Me detuve más lejos, a la salida de la ciudad, bajo una palmera. El sol comenzaba a golpear. Fui a buscar un paquete de cacahuetes al maletero, lo dejé encima de mis rodillas, lo abrí y seguí mi camino. Cada fin de mes me encontraba al borde del abismo, pero yo no era de ese tipo de escritores que alguien encuentra un día muertos de hambre en una habitación oscura; ni hablar. Fui paralelo a las olas durante kilómetros de playa y estuve a punto de dormirme. El asunto era como un bocadillo asqueroso, con el cielo como rebanada superior.

Aparqué exactamente delante de casa, corté el contacto y me quedé inmóvil durante cinco minutos. Comenzó a hacer calor. Encontré unas bolas viejas debajo de los asientos y empecé a llenarlas. Las botellas pesaban como condenadas y además estaban todas aquellas latas; la verdad es que había cogido un auténtico montón y respiré aliviado cuando logré mantener todo aquello en equilibrio encima de la mesa de la cocina.

No se oía nada, las cortinas de la habitación seguían cerradas. Puse un cazo al fuego para hacer café; había elegido lo mejor de lo mejor. Me quité la camiseta y la mandé a hacer compañía al montón de ropa que se asomaba desde el otro lado de la puerta. Empezaba a ser urgente que me ocupara de ese asunto, pero entretanto lo aparté con el pie. Le pegué un mordisco a una tableta de chocolate, puse un poco de orden y, después de darle una última pasada con la esponja al fregadero, fui a ver si ella seguía con vida.

A continuación, abrí las cortinas, ordené la habitación e hice la cama.

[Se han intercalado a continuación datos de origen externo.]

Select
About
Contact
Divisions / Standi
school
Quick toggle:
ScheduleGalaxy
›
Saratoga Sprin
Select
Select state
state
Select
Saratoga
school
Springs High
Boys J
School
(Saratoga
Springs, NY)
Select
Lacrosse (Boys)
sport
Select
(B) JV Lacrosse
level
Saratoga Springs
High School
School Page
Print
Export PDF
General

Formidable. No había encontrado ni una nota, ni una palabra escrita con carmín en las paredes; no había encontrado ni el menor pedazo de nada suyo, ni siquiera buscando a fondo. En cierta forma tal vez sea mejor así, me dije, podrás seguir trabajando, adelantarás en tu novela, no pienses más en eso, relájate. Le pegué un directo a la almohada, exactamente en el lugar en que ella había apoyado la cabeza, y el polvo atravesó un rayo del sol levante.

Esa historia no me puso precisamente de buen humor. Apreté las mandíbulas mientras recogía los trozos de cristal del lavabo y lancé un leve gemido al abrirme la cabeza con el sifón. Me había incorporado excesivamente pronto y todo el mundo sabe que ése es el peor error que puede cometerse en un ring; y la verdad es que lo mismo pasa en la vida.

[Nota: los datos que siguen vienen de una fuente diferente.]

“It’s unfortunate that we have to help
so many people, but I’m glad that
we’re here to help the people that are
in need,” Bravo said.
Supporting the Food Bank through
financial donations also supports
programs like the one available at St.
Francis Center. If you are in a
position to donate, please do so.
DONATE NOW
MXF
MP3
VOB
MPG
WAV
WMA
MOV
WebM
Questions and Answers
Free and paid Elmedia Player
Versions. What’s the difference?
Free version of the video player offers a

Sonó el teléfono, era Yan y me instalé al lado de la ventana acariciándome el chichón.

– Bueno -empezó-, aún no te han puesto los grilletes, ¿eh?

– ¿Por qué tendrían que ponérmelos?

– Secuestro. Corrupción de menores.

No le contesté en seguida. Cerré los ojos.

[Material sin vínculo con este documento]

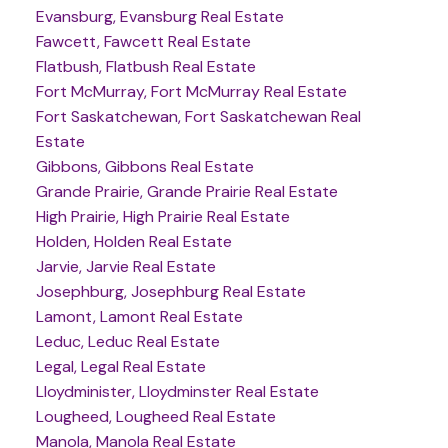
Evansburg, Evansburg Real Estate
Fawcett, Fawcett Real Estate
Flatbush, Flatbush Real Estate
Fort McMurray, Fort McMurray Real Estate
Fort Saskatchewan, Fort Saskatchewan Real
Estate
Gibbons, Gibbons Real Estate
Grande Prairie, Grande Prairie Real Estate
High Prairie, High Prairie Real Estate
Holden, Holden Real Estate
Jarvie, Jarvie Real Estate
Josephburg, Josephburg Real Estate
Lamont, Lamont Real Estate
Leduc, Leduc Real Estate
Legal, Legal Real Estate
Lloydminister, Lloydminster Real Estate
Lougheed, Lougheed Real Estate
Manola, Manola Real Estate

– De acuerdo -le dije-. No lo había pensado.

– Pues sería mejor que lo pensaras, ¿sabes?

– Vale, pero ahora ya está arreglado. Se ha abierto. Cuando cuelgues, me derrumbaré en la cama con una toalla mojada en la frente.

– No te llamaba por esa cuestión -añadió-. Esta noche celebramos el cumpleaños de Annie. Con comida china.

– ¿Cuántos tacos?

– Treinta y seis.

– Pues vaya, qué cosas…

– Te esperamos, vendrá todo el mundo.

– No importa. Iré igualmente. Llevaré el té de jazmín.

– Espléndido -dijo.

Durante un segundo pensé en pasar por la ducha, pero no tenía fuerzas y abandoné la idea. Fui a sacar del fuego el agua del café, pero ya no quedaba ni una gota, así que cogí una cerveza y me la fui tomando con una mano mientras con la otra corría las cortinas. Luego me eché en la cama. Sólo pasaba un minúsculo rayo de sol, pero me daba en plena cara. No podía moverme y apenas conseguí cruzar un brazo sobre la frente y pegarme a la pared. Tenía la cabeza completamente vacía y me tomaba la cerveza a sorbos. A veces se tiene la sensación de haber resbalado hasta el fondo de una trampa y sin embargo no ocurre nada, pero por si acaso, no quería ni entreabrir un ojo.